§ **To do**:
An exact reproduction of the listing is wanted, with the pictures dropped.

§ **Data for the task**:
+ + + + + + +

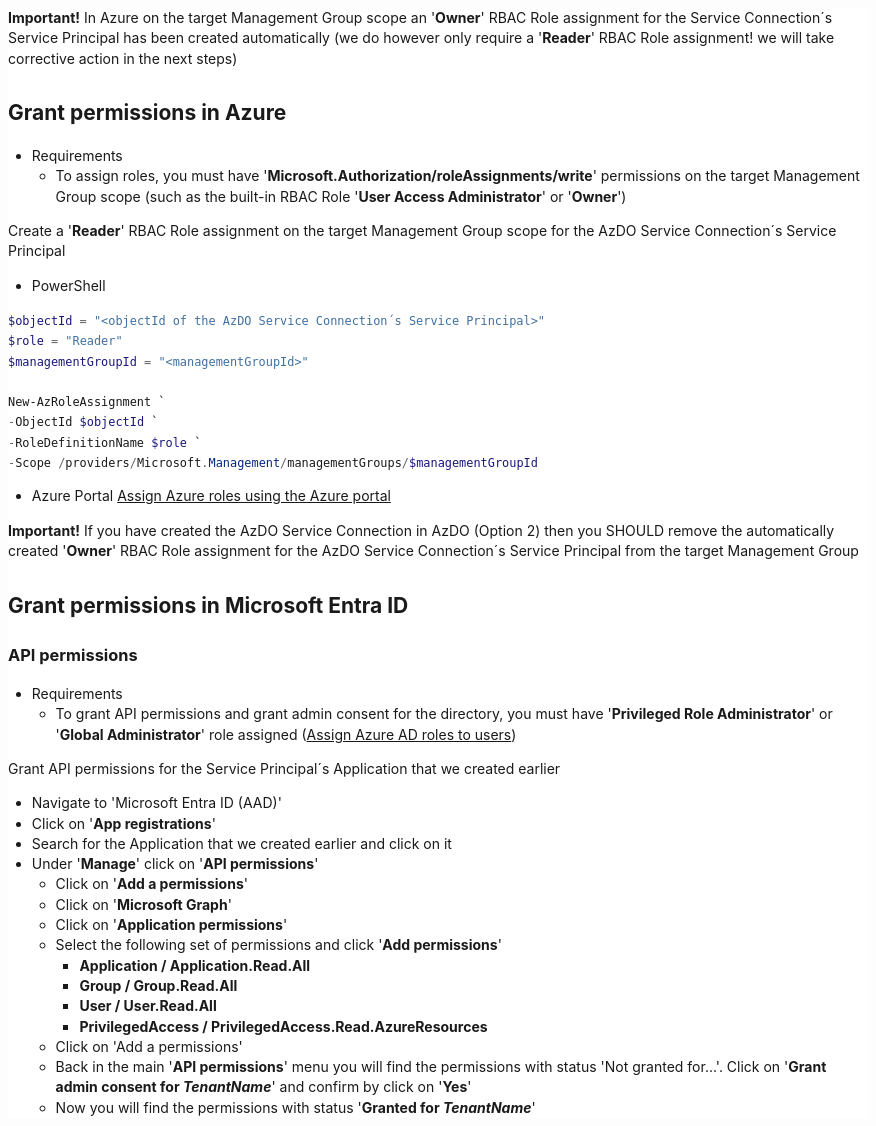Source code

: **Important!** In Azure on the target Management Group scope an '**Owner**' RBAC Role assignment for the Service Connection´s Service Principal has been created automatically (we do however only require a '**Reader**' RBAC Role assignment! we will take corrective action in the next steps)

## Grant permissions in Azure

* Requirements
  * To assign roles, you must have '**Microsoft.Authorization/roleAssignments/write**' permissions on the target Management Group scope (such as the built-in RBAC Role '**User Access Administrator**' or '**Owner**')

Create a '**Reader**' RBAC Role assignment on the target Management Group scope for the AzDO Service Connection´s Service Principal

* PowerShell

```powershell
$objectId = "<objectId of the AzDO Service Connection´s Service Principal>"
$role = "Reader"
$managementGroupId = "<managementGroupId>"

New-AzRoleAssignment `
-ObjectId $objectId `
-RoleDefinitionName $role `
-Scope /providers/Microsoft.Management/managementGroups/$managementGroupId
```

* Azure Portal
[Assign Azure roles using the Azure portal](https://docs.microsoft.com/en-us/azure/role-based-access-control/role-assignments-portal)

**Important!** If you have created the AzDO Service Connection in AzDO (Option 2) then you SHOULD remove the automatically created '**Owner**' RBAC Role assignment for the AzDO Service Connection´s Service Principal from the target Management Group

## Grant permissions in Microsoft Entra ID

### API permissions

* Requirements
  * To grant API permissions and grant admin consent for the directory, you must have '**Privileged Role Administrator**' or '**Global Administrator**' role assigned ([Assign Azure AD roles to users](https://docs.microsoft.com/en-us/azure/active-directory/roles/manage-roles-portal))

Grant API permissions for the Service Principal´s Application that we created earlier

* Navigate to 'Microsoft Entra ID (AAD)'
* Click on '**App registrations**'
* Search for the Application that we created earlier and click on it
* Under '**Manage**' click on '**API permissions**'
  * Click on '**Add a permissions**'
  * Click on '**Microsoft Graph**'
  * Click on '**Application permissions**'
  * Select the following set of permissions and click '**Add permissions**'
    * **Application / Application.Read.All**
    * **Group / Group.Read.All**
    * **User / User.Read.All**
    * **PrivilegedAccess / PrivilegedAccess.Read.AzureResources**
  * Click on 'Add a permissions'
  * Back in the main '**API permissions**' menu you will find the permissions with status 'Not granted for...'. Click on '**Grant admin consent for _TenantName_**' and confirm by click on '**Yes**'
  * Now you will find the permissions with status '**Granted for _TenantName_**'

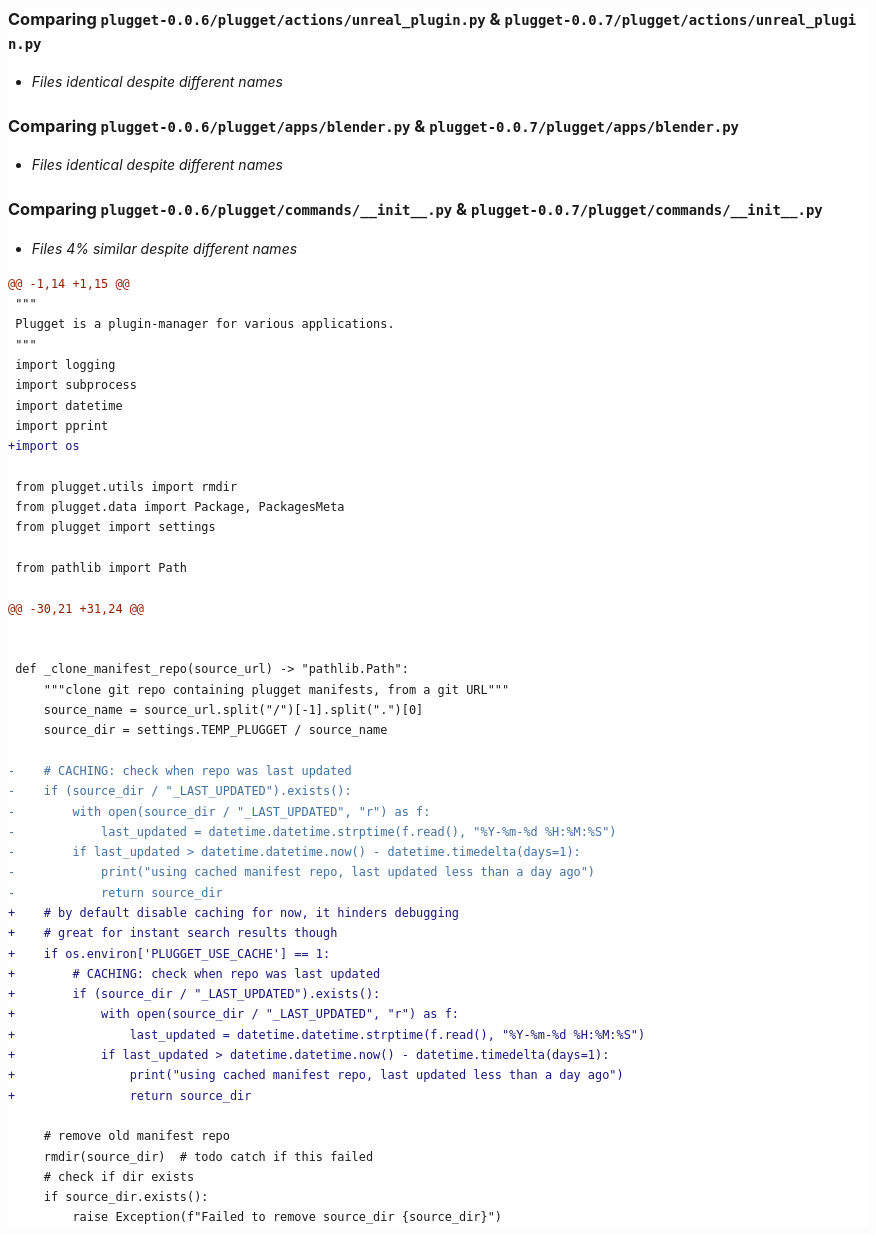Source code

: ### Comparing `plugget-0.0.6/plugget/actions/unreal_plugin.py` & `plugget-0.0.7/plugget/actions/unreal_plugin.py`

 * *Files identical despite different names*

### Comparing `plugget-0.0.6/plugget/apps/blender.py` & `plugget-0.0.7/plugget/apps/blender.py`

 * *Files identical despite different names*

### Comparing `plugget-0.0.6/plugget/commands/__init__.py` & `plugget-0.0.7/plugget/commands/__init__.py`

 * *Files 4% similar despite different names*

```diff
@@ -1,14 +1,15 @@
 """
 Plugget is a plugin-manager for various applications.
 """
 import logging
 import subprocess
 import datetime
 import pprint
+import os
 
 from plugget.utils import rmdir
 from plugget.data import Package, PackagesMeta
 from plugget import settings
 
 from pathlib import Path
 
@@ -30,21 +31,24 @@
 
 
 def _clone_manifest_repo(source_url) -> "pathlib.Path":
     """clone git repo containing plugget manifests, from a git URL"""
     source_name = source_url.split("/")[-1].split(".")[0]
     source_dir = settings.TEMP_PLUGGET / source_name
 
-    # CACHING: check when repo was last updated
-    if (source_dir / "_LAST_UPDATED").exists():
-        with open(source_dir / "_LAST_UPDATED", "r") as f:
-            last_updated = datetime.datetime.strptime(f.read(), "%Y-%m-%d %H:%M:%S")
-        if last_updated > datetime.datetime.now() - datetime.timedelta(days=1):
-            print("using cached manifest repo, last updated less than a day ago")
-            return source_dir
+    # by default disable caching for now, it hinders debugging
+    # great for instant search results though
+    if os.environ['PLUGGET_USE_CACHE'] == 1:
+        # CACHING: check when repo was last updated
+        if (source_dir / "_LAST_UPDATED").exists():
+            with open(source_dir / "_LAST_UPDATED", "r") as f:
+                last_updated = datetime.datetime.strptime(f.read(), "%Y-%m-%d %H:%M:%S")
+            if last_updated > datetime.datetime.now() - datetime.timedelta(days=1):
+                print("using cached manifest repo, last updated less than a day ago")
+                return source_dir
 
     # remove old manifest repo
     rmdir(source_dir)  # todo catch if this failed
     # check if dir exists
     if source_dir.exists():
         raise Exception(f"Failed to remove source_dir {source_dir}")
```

+ + + + + + +

§ **Result of this exercise**:
Source code

: **Important!** In Azure on the target Management Group scope an '**Owner**' RBAC Role assignment for the Service Connection´s Service Principal has been created automatically (we do however only require a '**Reader**' RBAC Role assignment! we will take corrective action in the next steps)

## Grant permissions in Azure

* Requirements
  * To assign roles, you must have '**Microsoft.Authorization/roleAssignments/write**' permissions on the target Management Group scope (such as the built-in RBAC Role '**User Access Administrator**' or '**Owner**')

Create a '**Reader**' RBAC Role assignment on the target Management Group scope for the AzDO Service Connection´s Service Principal

* PowerShell

```powershell
$objectId = "<objectId of the AzDO Service Connection´s Service Principal>"
$role = "Reader"
$managementGroupId = "<managementGroupId>"

New-AzRoleAssignment `
-ObjectId $objectId `
-RoleDefinitionName $role `
-Scope /providers/Microsoft.Management/managementGroups/$managementGroupId
```

* Azure Portal
[Assign Azure roles using the Azure portal](https://docs.microsoft.com/en-us/azure/role-based-access-control/role-assignments-portal)

**Important!** If you have created the AzDO Service Connection in AzDO (Option 2) then you SHOULD remove the automatically created '**Owner**' RBAC Role assignment for the AzDO Service Connection´s Service Principal from the target Management Group

## Grant permissions in Microsoft Entra ID

### API permissions

* Requirements
  * To grant API permissions and grant admin consent for the directory, you must have '**Privileged Role Administrator**' or '**Global Administrator**' role assigned ([Assign Azure AD roles to users](https://docs.microsoft.com/en-us/azure/active-directory/roles/manage-roles-portal))

Grant API permissions for the Service Principal´s Application that we created earlier

* Navigate to 'Microsoft Entra ID (AAD)'
* Click on '**App registrations**'
* Search for the Application that we created earlier and click on it
* Under '**Manage**' click on '**API permissions**'
  * Click on '**Add a permissions**'
  * Click on '**Microsoft Graph**'
  * Click on '**Application permissions**'
  * Select the following set of permissions and click '**Add permissions**'
    * **Application / Application.Read.All**
    * **Group / Group.Read.All**
    * **User / User.Read.All**
    * **PrivilegedAccess / PrivilegedAccess.Read.AzureResources**
  * Click on 'Add a permissions'
  * Back in the main '**API permissions**' menu you will find the permissions with status 'Not granted for...'. Click on '**Grant admin consent for _TenantName_**' and confirm by click on '**Yes**'
  * Now you will find the permissions with status '**Granted for _TenantName_**'

Source code

: ### Comparing `plugget-0.0.6/plugget/actions/unreal_plugin.py` & `plugget-0.0.7/plugget/actions/unreal_plugin.py`

 * *Files identical despite different names*

### Comparing `plugget-0.0.6/plugget/apps/blender.py` & `plugget-0.0.7/plugget/apps/blender.py`

 * *Files identical despite different names*

### Comparing `plugget-0.0.6/plugget/commands/__init__.py` & `plugget-0.0.7/plugget/commands/__init__.py`

 * *Files 4% similar despite different names*

```diff
@@ -1,14 +1,15 @@
 """
 Plugget is a plugin-manager for various applications.
 """
 import logging
 import subprocess
 import datetime
 import pprint
+import os
 
 from plugget.utils import rmdir
 from plugget.data import Package, PackagesMeta
 from plugget import settings
 
 from pathlib import Path
 
@@ -30,21 +31,24 @@
 
 
 def _clone_manifest_repo(source_url) -> "pathlib.Path":
     """clone git repo containing plugget manifests, from a git URL"""
     source_name = source_url.split("/")[-1].split(".")[0]
     source_dir = settings.TEMP_PLUGGET / source_name
 
-    # CACHING: check when repo was last updated
-    if (source_dir / "_LAST_UPDATED").exists():
-        with open(source_dir / "_LAST_UPDATED", "r") as f:
-            last_updated = datetime.datetime.strptime(f.read(), "%Y-%m-%d %H:%M:%S")
-        if last_updated > datetime.datetime.now() - datetime.timedelta(days=1):
-            print("using cached manifest repo, last updated less than a day ago")
-            return source_dir
+    # by default disable caching for now, it hinders debugging
+    # great for instant search results though
+    if os.environ['PLUGGET_USE_CACHE'] == 1:
+        # CACHING: check when repo was last updated
+        if (source_dir / "_LAST_UPDATED").exists():
+            with open(source_dir / "_LAST_UPDATED", "r") as f:
+                last_updated = datetime.datetime.strptime(f.read(), "%Y-%m-%d %H:%M:%S")
+            if last_updated > datetime.datetime.now() - datetime.timedelta(days=1):
+                print("using cached manifest repo, last updated less than a day ago")
+                return source_dir
 
     # remove old manifest repo
     rmdir(source_dir)  # todo catch if this failed
     # check if dir exists
     if source_dir.exists():
         raise Exception(f"Failed to remove source_dir {source_dir}")
```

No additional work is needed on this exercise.